(Stored data begins)

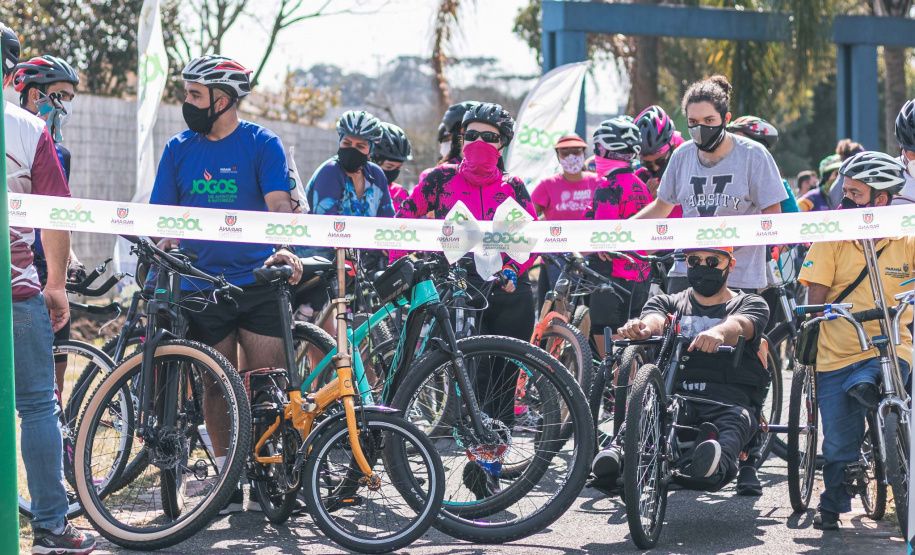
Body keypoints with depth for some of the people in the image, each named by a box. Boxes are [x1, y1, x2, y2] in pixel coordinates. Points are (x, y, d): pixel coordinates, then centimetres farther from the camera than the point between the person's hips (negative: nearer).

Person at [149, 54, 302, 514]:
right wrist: (159, 252, -12)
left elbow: (279, 204, -10)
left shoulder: (262, 144, 1)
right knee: (217, 387, 2)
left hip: (259, 282, -2)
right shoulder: (179, 149, 10)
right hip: (202, 284, 2)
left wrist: (283, 249, -28)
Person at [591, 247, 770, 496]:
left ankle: (714, 467, -70)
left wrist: (719, 332, -33)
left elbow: (737, 325, -6)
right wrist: (643, 328, -27)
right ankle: (618, 457, -63)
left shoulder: (750, 304, 20)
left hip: (729, 401, -1)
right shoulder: (669, 302, 28)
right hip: (675, 395, 1)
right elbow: (655, 318, 1)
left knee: (734, 420, -39)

(Stored data ends)

● **Work item**:
Set down exactly the lines beginning at the one that holds "right wrist: (159, 252, -12)" and ending with the last line of the data.

● **Answer box**:
right wrist: (159, 252, -12)
left elbow: (279, 204, -10)
left shoulder: (262, 144, 1)
right knee: (217, 387, 2)
left hip: (259, 282, -2)
right shoulder: (179, 149, 10)
right hip: (202, 284, 2)
left wrist: (283, 249, -28)
Person at [591, 247, 770, 496]:
left ankle: (714, 467, -70)
left wrist: (719, 332, -33)
left elbow: (737, 325, -6)
right wrist: (643, 328, -27)
right ankle: (618, 457, -63)
left shoulder: (750, 304, 20)
left hip: (729, 401, -1)
right shoulder: (669, 302, 28)
right hip: (675, 395, 1)
right elbow: (655, 318, 1)
left knee: (734, 420, -39)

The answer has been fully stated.